→ What you are asked to do
Starting at the line that holds "Income tax expense" and stopping at the line that holds "non-cash items |", restate the records below word for word, with both of those lines included.

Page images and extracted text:

··········

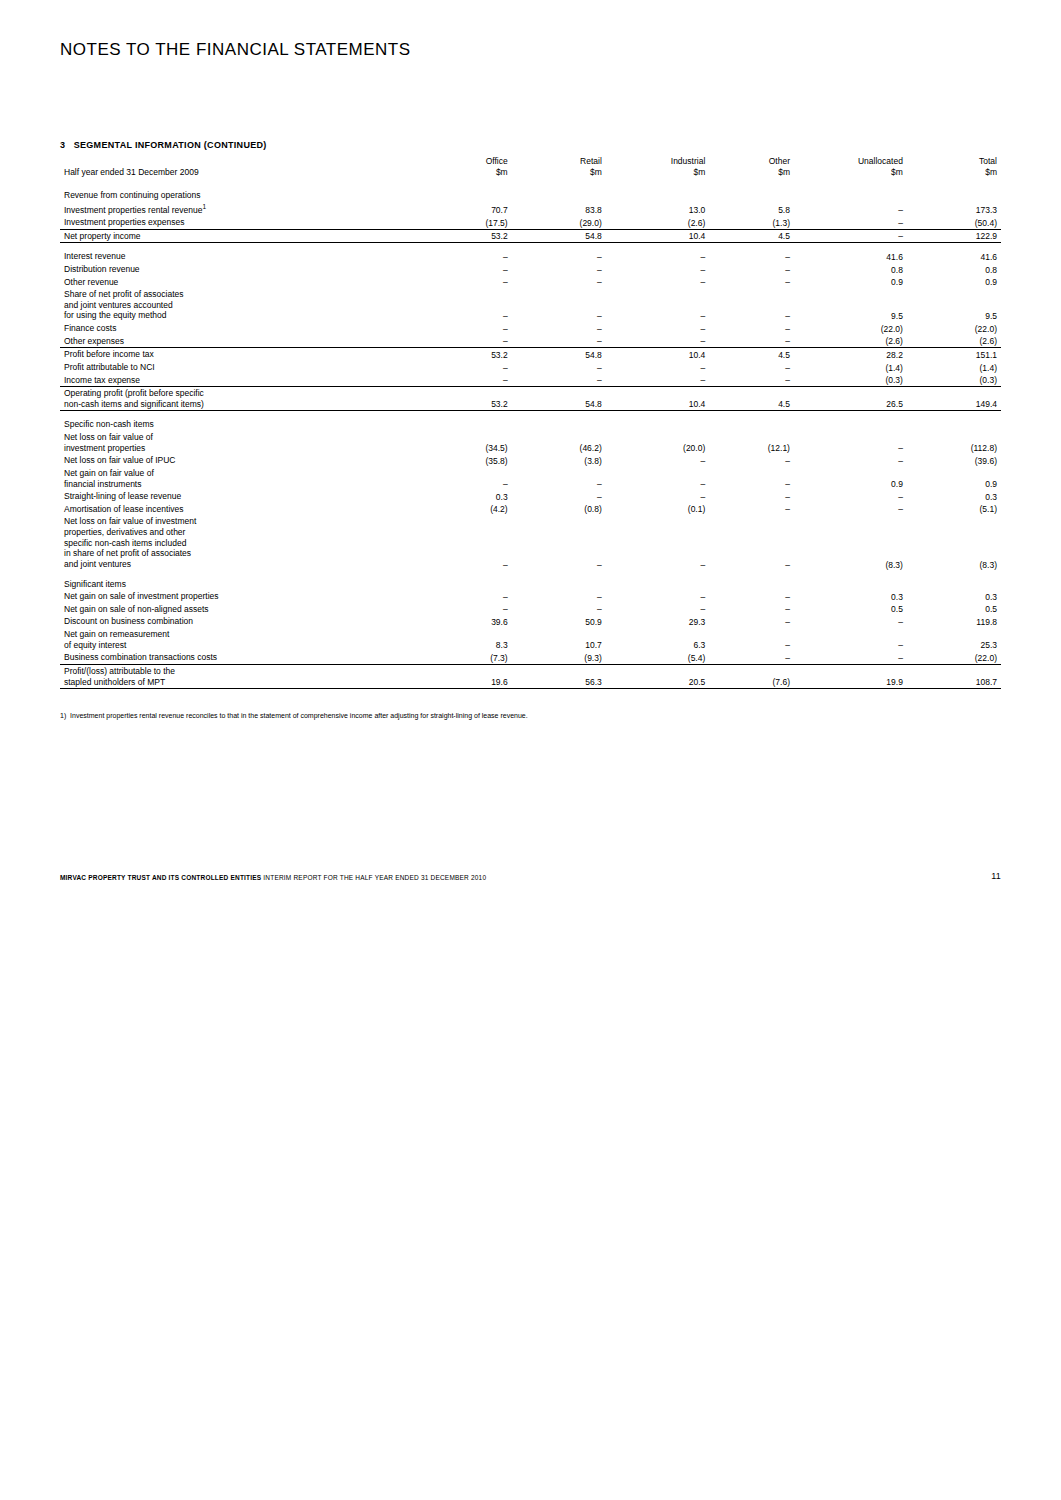Notes to the Financial Statements
3 Segmental information (continued)
| | Office | Retail | Industrial | Other | Unallocated | Total |
| --- | --- | --- | --- | --- | --- | --- |
| Half year ended 31 December 2009 | $m | $m | $m | $m | $m | $m |
| Revenue from continuing operations | | | | | | |
| Investment properties rental revenue 1 | 70.7 | 83.8 | 13.0 | 5.8 | – | 173.3 |
| Investment properties expenses | (17.5) | (29.0) | (2.6) | (1.3) | – | (50.4) |
| Net property income | 53.2 | 54.8 | 10.4 | 4.5 | – | 122.9 |
| Interest revenue | – | – | – | – | 41.6 | 41.6 |
| Distribution revenue | – | – | – | – | 0.8 | 0.8 |
| Other revenue | – | – | – | – | 0.9 | 0.9 |
| Share of net profit of associates and joint ventures accounted for using the equity method | – | – | – | – | 9.5 | 9.5 |
| Finance costs | – | – | – | – | (22.0) | (22.0) |
| Other expenses | – | – | – | – | (2.6) | (2.6) |
| Profit before income tax | 53.2 | 54.8 | 10.4 | 4.5 | 28.2 | 151.1 |
| Profit attributable to NCI | – | – | – | – | (1.4) | (1.4) |
| Income tax expense | – | – | – | – | (0.3) | (0.3) |
| Operating profit (profit before specific non-cash items and significant items) | 53.2 | 54.8 | 10.4 | 4.5 | 26.5 | 149.4 |
| Specific non-cash items | | | | | | |
| Net loss on fair value of investment properties | (34.5) | (46.2) | (20.0) | (12.1) | – | (112.8) |
| Net loss on fair value of IPUC | (35.8) | (3.8) | – | – | – | (39.6) |
| Net gain on fair value of financial instruments | – | – | – | – | 0.9 | 0.9 |
| Straight-lining of lease revenue | 0.3 | – | – | – | – | 0.3 |
| Amortisation of lease incentives | (4.2) | (0.8) | (0.1) | – | – | (5.1) |
| Net loss on fair value of investment properties, derivatives and other specific non-cash items included in share of net profit of associates and joint ventures | – | – | – | – | (8.3) | (8.3) |
| Significant items | | | | | | |
| Net gain on sale of investment properties | – | – | – | – | 0.3 | 0.3 |
| Net gain on sale of non-aligned assets | – | – | – | – | 0.5 | 0.5 |
| Discount on business combination | 39.6 | 50.9 | 29.3 | – | – | 119.8 |
| Net gain on remeasurement of equity interest | 8.3 | 10.7 | 6.3 | – | – | 25.3 |
| Business combination transactions costs | (7.3) | (9.3) | (5.4) | – | – | (22.0) |
| Profit/(loss) attributable to the stapled unitholders of MPT | 19.6 | 56.3 | 20.5 | (7.6) | 19.9 | 108.7 |
1) Investment properties rental revenue reconciles to that in the statement of comprehensive income after adjusting for straight-lining of lease revenue.
Mirvac Property Trust and its controlled entities Interim report for the half year ended 31 December 2010
11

··········

→ Problem solution
| Income tax expense | – | – | – | – | (0.3) | (0.3) |
| Operating profit (profit before specific non-cash items and significant items) | 53.2 | 54.8 | 10.4 | 4.5 | 26.5 | 149.4 |
| Specific non-cash items | | | | | | |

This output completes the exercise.